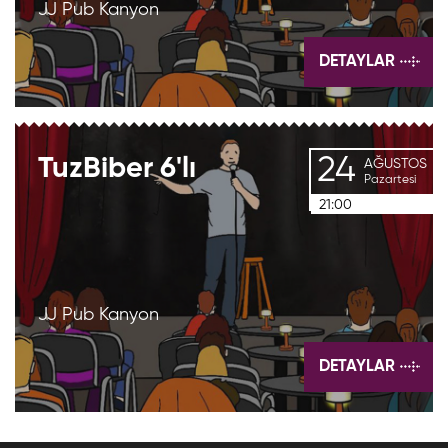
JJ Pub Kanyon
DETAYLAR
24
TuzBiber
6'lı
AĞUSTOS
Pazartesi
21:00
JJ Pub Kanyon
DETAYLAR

::::::

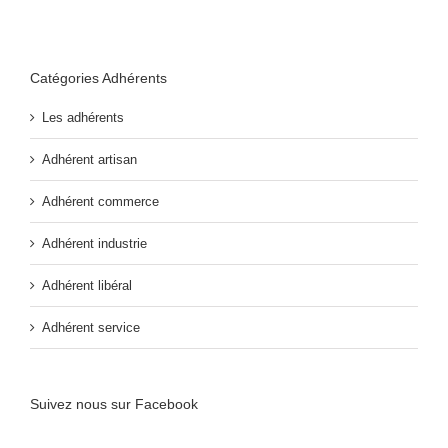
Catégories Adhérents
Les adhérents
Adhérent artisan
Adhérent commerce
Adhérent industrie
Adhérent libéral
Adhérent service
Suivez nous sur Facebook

::::::

◆ PROBLEM STATEMENT: Only the lines above starting at the line that holds "Adhérent libéral" and ending at the line that holds "Suivez nous sur Facebook" are to be repeated, exactly and in full.

◆ YOUR RESPONSE:
Adhérent libéral
Adhérent service
Suivez nous sur Facebook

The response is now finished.